* **Problem to solve**:
Can you retype every line of the records below character for character, leaving the pictures out of your answer?
[Data in this exercise — start]
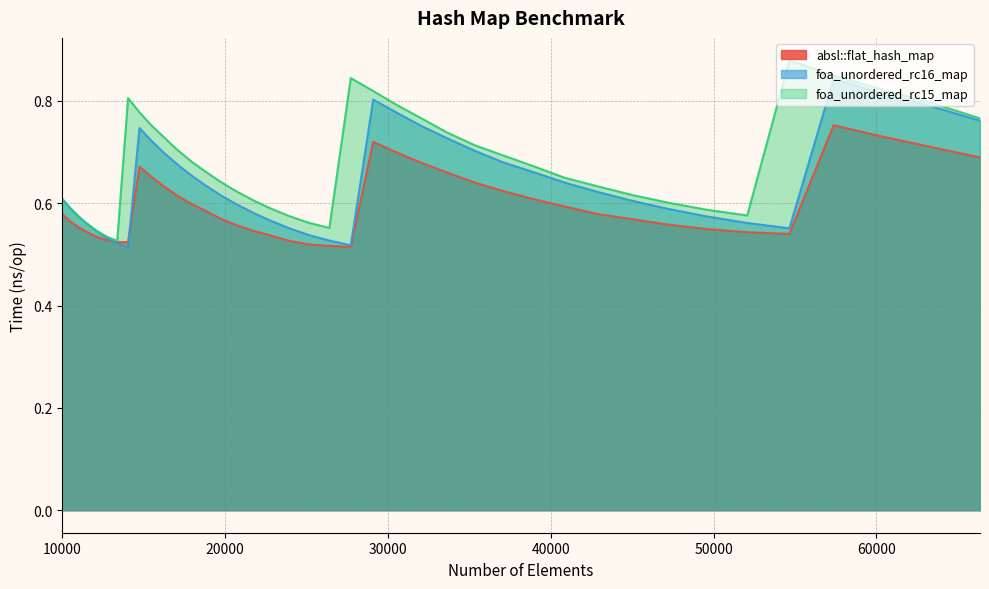

Which series has the largest total across all categories?

foa_unordered_rc15_map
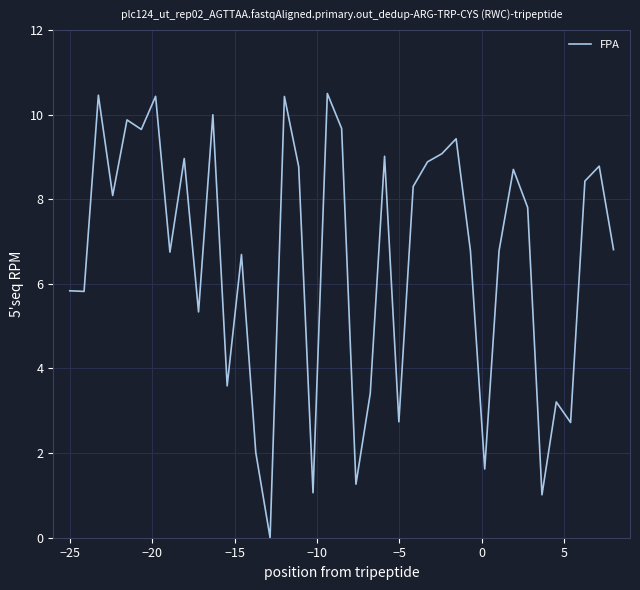

True or false: there are more than 1 points higher than both neighbors.

True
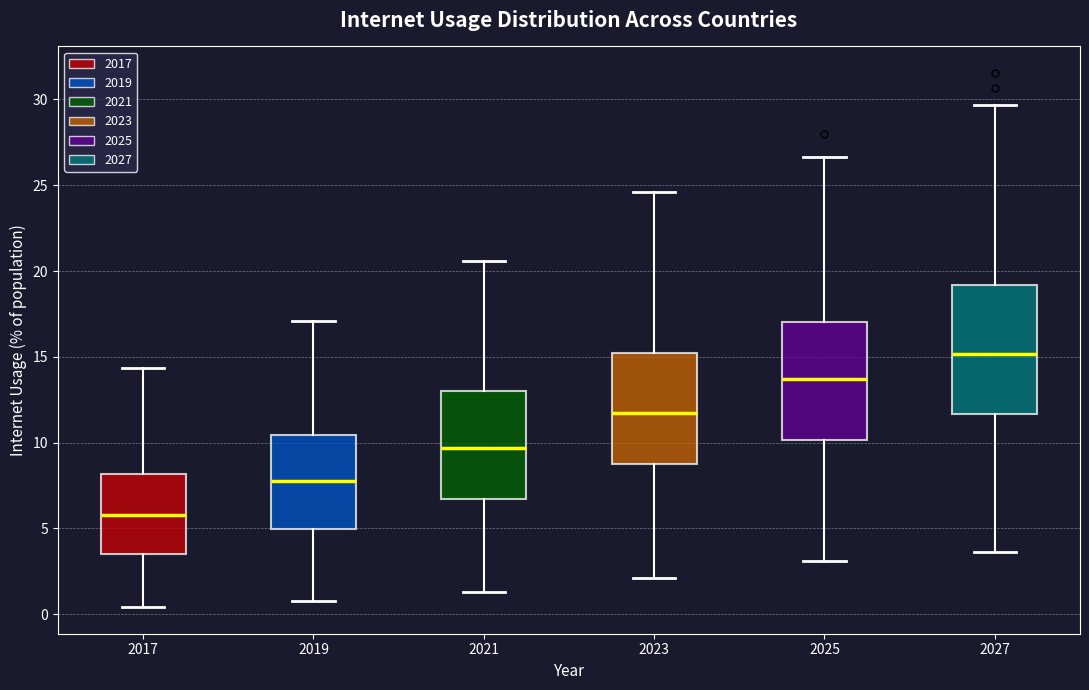

Where does the lower whisker of the box at x = 2019 end on the y-axis? The values are not printed on the chart, so give them approximately, as read against the axis.

1.0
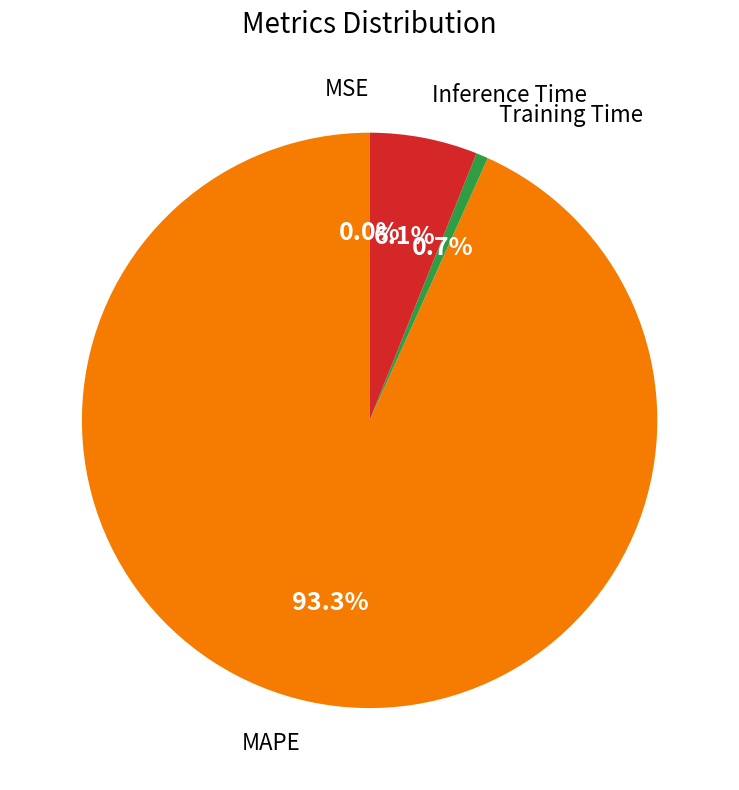

How many slices are in this pie chart?

4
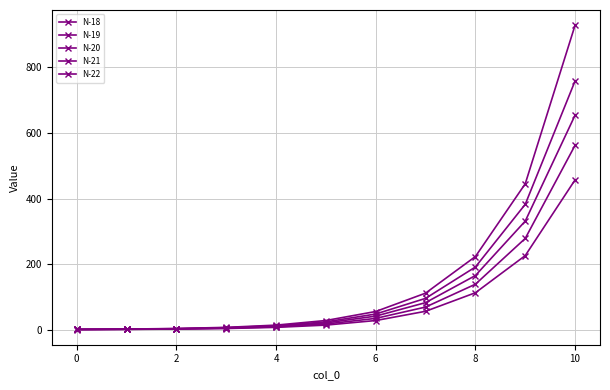

How many lines are shown in the chart?

5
[Data in this exercise — finish]
* **Final answer**:
Which series has the largest total across all categories?

foa_unordered_rc15_map

True or false: there are more than 1 points higher than both neighbors.

True

Where does the lower whisker of the box at x = 2019 end on the y-axis? The values are not printed on the chart, so give them approximately, as read against the axis.

1.0

How many slices are in this pie chart?

4

How many lines are shown in the chart?

5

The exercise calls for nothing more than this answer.